Wednesday, 28 November 2012

ANPS goes to Iron Pot

I should point out this trip was to Iron Pot TSR (#34) just out of Berridale on the Jindabyne Rd.  It was rather a long trip (about 340km round trip) from Carwoola but even though we left early on, getting some work on our "town project" completed, it was a good outing.

After leaving Cooma we soon entered the granite country  in which most of the eucalypts appeared to be dead, or at least extremely unwell.
 At first glance this looked like fire damage but there was no evidence of burning on fence posts and other species appeared OK.  It seems that die-back is the issue, with a little epicormic growth suggesting a few trees are recovering.

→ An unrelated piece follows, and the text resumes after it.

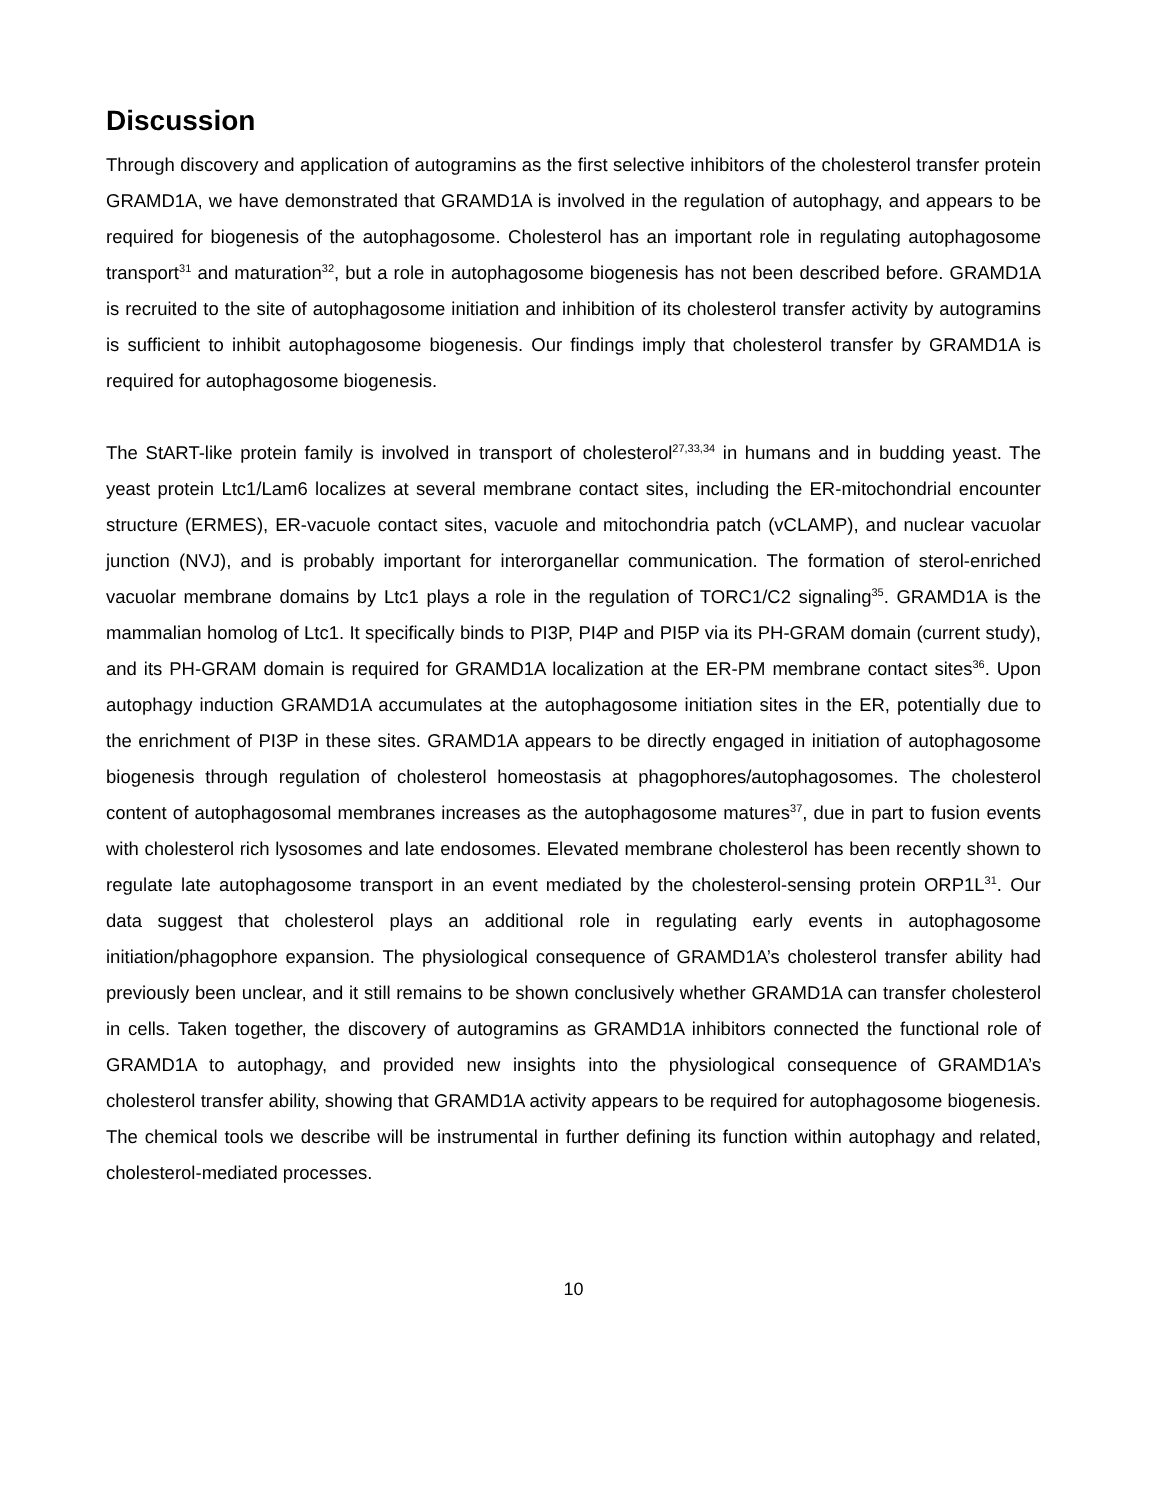Discussion
Through discovery and application of autogramins as the first selective inhibitors of the cholesterol transfer protein GRAMD1A, we have demonstrated that GRAMD1A is involved in the regulation of autophagy, and appears to be required for biogenesis of the autophagosome. Cholesterol has an important role in regulating autophagosome transport<sup>31</sup> and maturation<sup>32</sup>, but a role in autophagosome biogenesis has not been described before. GRAMD1A is recruited to the site of autophagosome initiation and inhibition of its cholesterol transfer activity by autogramins is sufficient to inhibit autophagosome biogenesis. Our findings imply that cholesterol transfer by GRAMD1A is required for autophagosome biogenesis.
The StART-like protein family is involved in transport of cholesterol<sup>27,33,34</sup> in humans and in budding yeast. The yeast protein Ltc1/Lam6 localizes at several membrane contact sites, including the ER-mitochondrial encounter structure (ERMES), ER-vacuole contact sites, vacuole and mitochondria patch (vCLAMP), and nuclear vacuolar junction (NVJ), and is probably important for interorganellar communication. The formation of sterol-enriched vacuolar membrane domains by Ltc1 plays a role in the regulation of TORC1/C2 signaling<sup>35</sup>. GRAMD1A is the mammalian homolog of Ltc1. It specifically binds to PI3P, PI4P and PI5P via its PH-GRAM domain (current study), and its PH-GRAM domain is required for GRAMD1A localization at the ER-PM membrane contact sites<sup>36</sup>. Upon autophagy induction GRAMD1A accumulates at the autophagosome initiation sites in the ER, potentially due to the enrichment of PI3P in these sites. GRAMD1A appears to be directly engaged in initiation of autophagosome biogenesis through regulation of cholesterol homeostasis at phagophores/autophagosomes. The cholesterol content of autophagosomal membranes increases as the autophagosome matures<sup>37</sup>, due in part to fusion events with cholesterol rich lysosomes and late endosomes. Elevated membrane cholesterol has been recently shown to regulate late autophagosome transport in an event mediated by the cholesterol-sensing protein ORP1L<sup>31</sup>. Our data suggest that cholesterol plays an additional role in regulating early events in autophagosome initiation/phagophore expansion. The physiological consequence of GRAMD1A’s cholesterol transfer ability had previously been unclear, and it still remains to be shown conclusively whether GRAMD1A can transfer cholesterol in cells. Taken together, the discovery of autogramins as GRAMD1A inhibitors connected the functional role of GRAMD1A to autophagy, and provided new insights into the physiological consequence of GRAMD1A’s cholesterol transfer ability, showing that GRAMD1A activity appears to be required for autophagosome biogenesis. The chemical tools we describe will be instrumental in further defining its function within autophagy and related, cholesterol-mediated processes.
10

Into the TSR and I will begin with the Fabaceae - the BEAN (or possibly Vetch -as the genus is now Vicia not Faba) family.  The first representative was  Mirbelia oxylobioides.
 This was in profusion in some places as reflected in this habitat shot.
Also easy to spot was this lurid Oxylobium alpestre.
 Bossiaea buxifolia
 Swainsona behrii
While we were present Donkey orchids (Diuris sp) were the only orchids seen.  I thought the first was sufficiently brown to be identified as D. pardina.  Rather late for that species I thought.
The next was clearly D. sulphurea.
 This one was IMHO D. semilinulata.
 In the lily area we found a large clump of Bulbine glauca
 They were just beginning to flower.
 While I normally resist photographing cow-fodder a fresh Themeda triandra flower is rather spectacular.
 The first dicotyledon flower I include is Veronica gracilis.
 Grevillea lanigera
I was taken with the colours of this eucalypt trunk.
 So now we move to invertebrates.  When we first arrived I was a little concerned that we were about to experience a BFD (Bad Fly Day)  However once we got into the bush the Diptera diminished and more interesting arthropods appeared.  

As always comments and corrections are welcome.  The first effort is a small white moth!
 This butterfly looks to be Neolucia agricola the Fringed Heath-blue.
 Here we have an up-close and head-on view of a Plague Soldier beetle.
Paropsis aegrota was very cooperative and didn't fall off the grass stem (probably having already fallen of a eucalypt to get there).
These larvae emulated seals on a rock.
A  beetle, possibly a Clerid.  I like the yellow tips to its antennae.
Now we find a spine!  The shape of the ears suggests this is an Alpaca rather than a Llama.  A new type of feral beast!
After leaving the group we 'officially' visited Berridale and Cooma and they get a separate post.